Jeden z filarów rodzicielstwa bliskości mówi o wyznaczaniu granic i równowadze (niezwykle ważne nie tylko w tej idei!). Niekiedy jednak obszar ten pomijają zarówno zwolennicy jak i krytycy. Ci drudzy w swoich „antyerbowskich” opisach przedstawiają nas, rodziców RB, jako umęczonych, zaniedbanych, żyjących w wiecznej ascezie i celibacie. Nasze dzieci są dla nich małymi tyranami, wymuszaczami, uwieszonymi na rękach i skutecznie blokującymi wzajemny dostęp w łóżku. Obraz ten, jakże mylący, jest również naprawdę krzywdzący. Bo o ile po pewnym czasie, krytyka przestaje poruszać, o tyle na początku naprawdę trudno jest poradzić sobie z negatywnym odbiorem. Sama miałam momenty, w których myślałam sobie, że może wybrałam złą drogę, że może inne rozwiązania są łatwiejsze. Zawsze w takich chwilach wracało do mnie wspomnienie pewnych wydarzeń. Miałam wtedy 10 lat i złamany obojczyk. Leżałam w szpitalu i zwijałam się z bólu brzucha, choć trafiłam tam właśnie z powodu kontuzji. Lekarze upierali się, że nic mi nie jest, że wymyślam i dramatyzuję. Pamiętam mamę stojącą nad łóżkiem i jej słowa „Moje dziecko nie dramatyzuje, moje dziecko źle się czuje i ja jej ufam”. Kilka godzin później, po badaniu lekarskim, okazało się, że powód był konkretny, a ja „nie wymyślałam”. Ten obrazek to dla mnie esencja zaufania i zrozumienia. W kryzysach wracam do tego i powtarzam sobie, że to jest kierunek, którym chcę podążać. Rozumieć, ufać, współodczuwać.

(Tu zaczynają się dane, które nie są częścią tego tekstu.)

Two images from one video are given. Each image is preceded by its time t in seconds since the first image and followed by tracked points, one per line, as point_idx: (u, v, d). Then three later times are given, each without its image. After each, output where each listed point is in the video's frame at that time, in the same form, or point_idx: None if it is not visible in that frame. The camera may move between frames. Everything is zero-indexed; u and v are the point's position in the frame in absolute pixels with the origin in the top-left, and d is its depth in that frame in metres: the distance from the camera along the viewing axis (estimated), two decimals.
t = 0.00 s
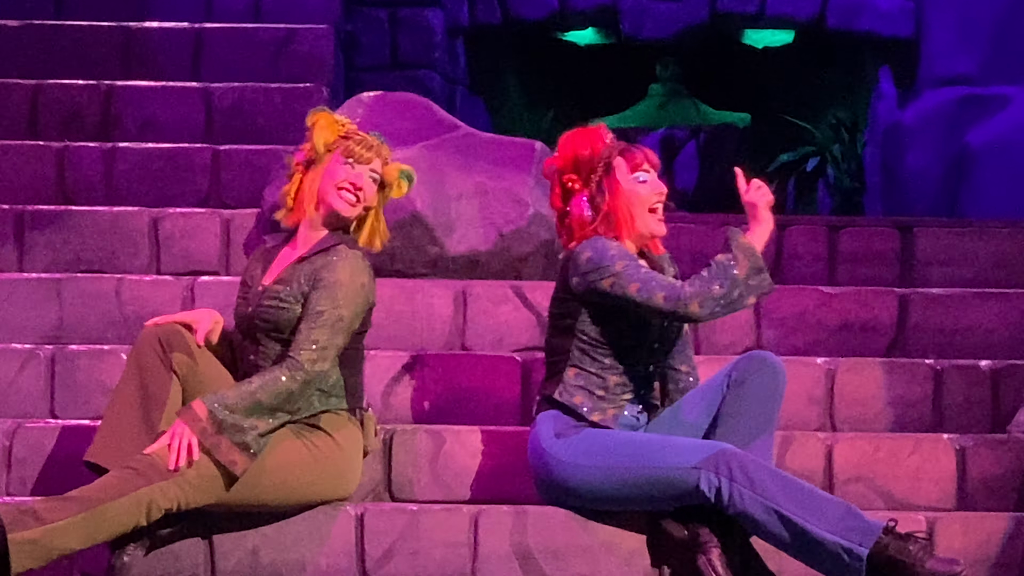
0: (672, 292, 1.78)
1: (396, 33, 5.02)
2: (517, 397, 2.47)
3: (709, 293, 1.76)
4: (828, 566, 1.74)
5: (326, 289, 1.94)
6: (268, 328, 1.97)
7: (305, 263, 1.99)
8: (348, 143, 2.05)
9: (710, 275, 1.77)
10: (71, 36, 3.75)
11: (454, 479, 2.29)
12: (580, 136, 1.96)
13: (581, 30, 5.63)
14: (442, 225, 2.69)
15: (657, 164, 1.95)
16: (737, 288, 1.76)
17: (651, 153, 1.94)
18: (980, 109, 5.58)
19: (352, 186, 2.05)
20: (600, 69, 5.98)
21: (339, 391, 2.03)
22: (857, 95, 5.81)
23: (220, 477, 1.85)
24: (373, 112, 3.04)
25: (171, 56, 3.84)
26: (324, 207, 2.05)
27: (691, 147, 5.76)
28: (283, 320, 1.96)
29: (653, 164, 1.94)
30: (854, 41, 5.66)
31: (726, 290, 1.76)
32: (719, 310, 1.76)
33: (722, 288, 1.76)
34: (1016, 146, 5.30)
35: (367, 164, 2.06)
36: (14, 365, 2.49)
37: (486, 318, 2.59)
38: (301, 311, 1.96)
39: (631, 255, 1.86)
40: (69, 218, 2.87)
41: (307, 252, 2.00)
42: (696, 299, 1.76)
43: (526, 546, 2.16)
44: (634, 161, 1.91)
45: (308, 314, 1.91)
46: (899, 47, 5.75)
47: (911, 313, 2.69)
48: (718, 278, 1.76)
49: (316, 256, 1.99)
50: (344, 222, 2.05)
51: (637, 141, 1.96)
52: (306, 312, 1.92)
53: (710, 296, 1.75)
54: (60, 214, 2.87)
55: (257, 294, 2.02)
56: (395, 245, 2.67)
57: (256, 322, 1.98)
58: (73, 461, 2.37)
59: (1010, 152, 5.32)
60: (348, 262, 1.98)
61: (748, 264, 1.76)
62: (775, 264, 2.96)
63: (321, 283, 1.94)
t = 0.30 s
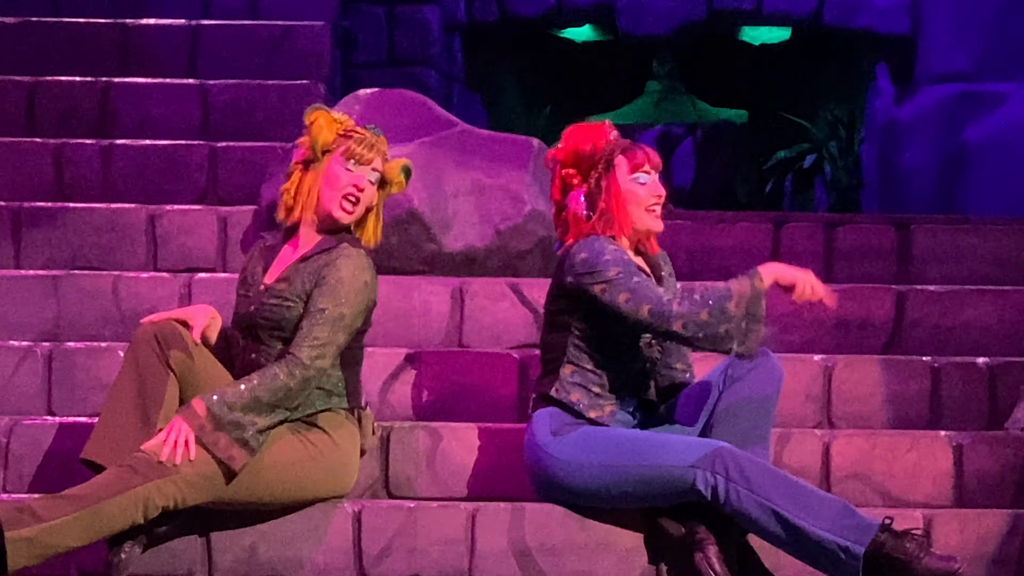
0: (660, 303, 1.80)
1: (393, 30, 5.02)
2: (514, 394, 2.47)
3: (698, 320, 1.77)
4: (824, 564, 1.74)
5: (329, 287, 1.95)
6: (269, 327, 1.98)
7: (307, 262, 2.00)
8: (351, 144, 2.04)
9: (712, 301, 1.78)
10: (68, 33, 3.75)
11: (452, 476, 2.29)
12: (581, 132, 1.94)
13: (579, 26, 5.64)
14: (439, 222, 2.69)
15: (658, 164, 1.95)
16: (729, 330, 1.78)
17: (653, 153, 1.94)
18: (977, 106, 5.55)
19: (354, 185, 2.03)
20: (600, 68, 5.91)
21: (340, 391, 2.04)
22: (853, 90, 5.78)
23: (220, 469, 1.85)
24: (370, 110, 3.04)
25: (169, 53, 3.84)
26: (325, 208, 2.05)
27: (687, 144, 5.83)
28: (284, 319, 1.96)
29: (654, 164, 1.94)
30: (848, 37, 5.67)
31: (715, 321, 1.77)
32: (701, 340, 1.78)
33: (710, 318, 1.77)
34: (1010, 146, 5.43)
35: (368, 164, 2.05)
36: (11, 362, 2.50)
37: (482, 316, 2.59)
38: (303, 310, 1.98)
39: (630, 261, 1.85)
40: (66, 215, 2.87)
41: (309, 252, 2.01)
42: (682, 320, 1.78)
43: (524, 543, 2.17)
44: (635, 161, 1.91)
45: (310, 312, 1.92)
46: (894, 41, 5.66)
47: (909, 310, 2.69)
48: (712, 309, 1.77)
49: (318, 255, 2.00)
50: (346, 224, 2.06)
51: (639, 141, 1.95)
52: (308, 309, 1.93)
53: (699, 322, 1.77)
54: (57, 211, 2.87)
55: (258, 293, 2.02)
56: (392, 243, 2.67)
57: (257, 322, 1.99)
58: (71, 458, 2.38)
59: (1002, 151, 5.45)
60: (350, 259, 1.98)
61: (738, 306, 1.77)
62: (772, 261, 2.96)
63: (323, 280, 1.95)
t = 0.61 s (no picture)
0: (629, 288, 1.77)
1: (389, 28, 5.02)
2: (510, 392, 2.46)
3: (660, 299, 1.71)
4: (820, 563, 1.74)
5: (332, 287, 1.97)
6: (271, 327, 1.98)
7: (309, 263, 2.02)
8: (347, 144, 2.05)
9: (674, 279, 1.71)
10: (64, 31, 3.75)
11: (448, 475, 2.29)
12: (563, 130, 1.97)
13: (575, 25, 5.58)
14: (436, 221, 2.69)
15: (644, 162, 1.95)
16: (694, 304, 1.69)
17: (638, 151, 1.94)
18: (976, 104, 5.40)
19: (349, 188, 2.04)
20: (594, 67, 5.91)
21: (342, 390, 2.05)
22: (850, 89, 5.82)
23: (218, 467, 1.85)
24: (366, 108, 3.04)
25: (165, 52, 3.83)
26: (327, 210, 2.06)
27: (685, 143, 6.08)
28: (285, 319, 1.97)
29: (638, 163, 1.93)
30: (844, 35, 5.62)
31: (677, 298, 1.70)
32: (668, 321, 1.72)
33: (671, 296, 1.70)
34: (1011, 142, 5.20)
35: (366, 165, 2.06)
36: (7, 360, 2.50)
37: (479, 315, 2.59)
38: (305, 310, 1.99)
39: (602, 253, 1.85)
40: (62, 214, 2.87)
41: (310, 254, 2.03)
42: (645, 301, 1.73)
43: (521, 542, 2.16)
44: (616, 160, 1.92)
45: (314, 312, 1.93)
46: (889, 40, 5.62)
47: (906, 309, 2.69)
48: (674, 286, 1.71)
49: (320, 256, 2.02)
50: (342, 225, 2.07)
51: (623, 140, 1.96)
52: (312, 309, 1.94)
53: (661, 301, 1.71)
54: (53, 210, 2.87)
55: (259, 294, 2.02)
56: (388, 242, 2.67)
57: (258, 322, 1.99)
58: (67, 457, 2.37)
59: (1004, 148, 5.22)
60: (355, 261, 2.01)
61: (699, 282, 1.70)
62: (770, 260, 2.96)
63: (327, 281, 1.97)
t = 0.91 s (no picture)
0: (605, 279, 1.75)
1: (386, 27, 5.02)
2: (507, 391, 2.46)
3: (631, 289, 1.67)
4: (817, 562, 1.75)
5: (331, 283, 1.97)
6: (270, 323, 1.99)
7: (308, 260, 2.02)
8: (343, 144, 2.05)
9: (644, 268, 1.66)
10: (62, 30, 3.75)
11: (446, 473, 2.29)
12: (547, 131, 1.97)
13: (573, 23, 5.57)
14: (433, 219, 2.69)
15: (631, 160, 1.94)
16: (664, 291, 1.63)
17: (623, 149, 1.93)
18: (972, 103, 5.31)
19: (344, 188, 2.04)
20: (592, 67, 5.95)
21: (338, 389, 2.05)
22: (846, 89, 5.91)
23: (215, 467, 1.85)
24: (363, 107, 3.05)
25: (163, 50, 3.83)
26: (325, 209, 2.07)
27: (681, 143, 6.23)
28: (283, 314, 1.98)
29: (623, 160, 1.93)
30: (841, 33, 5.64)
31: (646, 287, 1.65)
32: (642, 309, 1.66)
33: (641, 285, 1.65)
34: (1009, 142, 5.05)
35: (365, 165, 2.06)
36: (5, 358, 2.50)
37: (476, 313, 2.59)
38: (304, 305, 2.00)
39: (585, 251, 1.84)
40: (59, 212, 2.87)
41: (310, 251, 2.04)
42: (618, 291, 1.69)
43: (518, 540, 2.16)
44: (600, 157, 1.92)
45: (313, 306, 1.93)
46: (888, 40, 5.64)
47: (903, 308, 2.69)
48: (644, 275, 1.65)
49: (320, 253, 2.03)
50: (338, 224, 2.08)
51: (608, 137, 1.95)
52: (310, 303, 1.95)
53: (632, 290, 1.66)
54: (50, 208, 2.87)
55: (258, 290, 2.03)
56: (386, 240, 2.67)
57: (257, 318, 2.00)
58: (65, 455, 2.38)
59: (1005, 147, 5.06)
60: (354, 260, 2.01)
61: (669, 266, 1.64)
62: (767, 258, 2.97)
63: (326, 277, 1.97)
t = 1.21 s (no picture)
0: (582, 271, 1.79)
1: (384, 26, 5.02)
2: (504, 390, 2.46)
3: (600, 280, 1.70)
4: (814, 561, 1.75)
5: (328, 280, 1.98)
6: (269, 320, 1.99)
7: (306, 257, 2.02)
8: (340, 144, 2.05)
9: (608, 258, 1.69)
10: (59, 30, 3.75)
11: (442, 472, 2.29)
12: (528, 134, 2.06)
13: (569, 23, 5.58)
14: (430, 218, 2.69)
15: (611, 159, 1.98)
16: (626, 279, 1.66)
17: (601, 148, 1.98)
18: (968, 102, 5.35)
19: (341, 189, 2.05)
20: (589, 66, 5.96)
21: (334, 387, 2.04)
22: (844, 88, 5.81)
23: (213, 465, 1.85)
24: (359, 105, 3.05)
25: (160, 49, 3.83)
26: (321, 211, 2.07)
27: (678, 141, 5.94)
28: (280, 312, 1.98)
29: (602, 160, 1.97)
30: (839, 33, 5.63)
31: (613, 276, 1.68)
32: (613, 299, 1.70)
33: (607, 276, 1.69)
34: (1004, 141, 5.18)
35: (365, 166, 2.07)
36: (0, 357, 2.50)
37: (472, 312, 2.59)
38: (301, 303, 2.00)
39: (568, 249, 1.87)
40: (55, 211, 2.87)
41: (307, 249, 2.05)
42: (588, 283, 1.73)
43: (514, 539, 2.14)
44: (578, 158, 1.96)
45: (310, 303, 1.94)
46: (887, 39, 5.60)
47: (899, 306, 2.69)
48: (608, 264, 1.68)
49: (318, 251, 2.03)
50: (333, 224, 2.08)
51: (589, 137, 2.00)
52: (308, 300, 1.95)
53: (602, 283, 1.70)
54: (47, 207, 2.87)
55: (254, 287, 2.03)
56: (383, 239, 2.67)
57: (254, 315, 2.00)
58: (61, 454, 2.37)
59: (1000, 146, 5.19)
60: (352, 258, 2.02)
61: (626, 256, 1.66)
62: (763, 257, 2.96)
63: (324, 274, 1.98)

Kiedy myślę o równowadze w rodzicielstwie, nie tylko tym bliskościowym, widzę kilka obszarów. Równowaga wobec siebie, równowaga wobec dziecka, równowaga w parze. Wszystkie one budują równoważną konstrukcję rodzinną. Zachwianie jednej, wprawia w ruch pozostałe.
Równowaga wobec siebie
To chyba nie brzmi dobrze stylistycznie, ale właśnie tak chciałam to nazwać. Wobec. Niczym alchemiczny pisarz powiem teraz, że warto być dla siebie dobrym. Szczególnie, kiedy jest się rodzicem.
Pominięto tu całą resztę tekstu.